Document excerpt
▬▬▬▬▬▬
1991 Sweden Hockey Games

Tournament details
- Host country: Sweden
- City: Stockholm
- Venue: 1 (in 1 host city)
- Dates: 7 – 10 February 1991
- Teams: 4

Final positions
- Champions: Soviet Union (1st title)
- Runners-up: Sweden
- Third place: Finland
- Fourth place: Czechoslovakia

Tournament statistics
- Games played: 6
- Goals scored: 47 (7.83 per game)
- Attendance: 39,420 (6,570 per game)
- Scoring leader: Valeri Kamensky (7 points)
▬▬▬▬▬▬
Job a
Return every line of the listing below word for word, leaving out the pictures.

Saved entries
▬▬▬▬▬▬
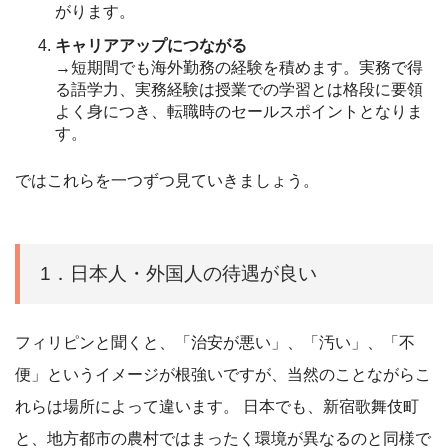
がります。
キャリアアップにつながる
→短期間でも海外勤務の経験を積めます。実務で得
る語学力、実務経験は授業での学習とは格段に要領
よく身につき、転職時のセールスポイントとなりま
す。
ではこれらを一つずつ見ていきましょう。
1．日本人・外国人の待遇が良い
フィリピンと聞くと、「治安が悪い」、「汚い」、「不
便」というイメージが根強いですが、当然のことながらこ
れらは場所によって違います。 日本でも、新宿歌舞伎町
と、地方都市の農村ではまったく環境が異なるのと同様で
▬▬▬▬▬▬
Job b
Translate the line "Champions: Soviet Union (1st title)" from the tournament summary into French.

Written answer a
がります。
キャリアアップにつながる
→短期間でも海外勤務の経験を積めます。実務で得
る語学力、実務経験は授業での学習とは格段に要領
よく身につき、転職時のセールスポイントとなりま
す。
ではこれらを一つずつ見ていきましょう。
1．日本人・外国人の待遇が良い
フィリピンと聞くと、「治安が悪い」、「汚い」、「不
便」というイメージが根強いですが、当然のことながらこ
れらは場所によって違います。 日本でも、新宿歌舞伎町
と、地方都市の農村ではまったく環境が異なるのと同様で

Written answer b
Champions : Union soviétique (1er titre)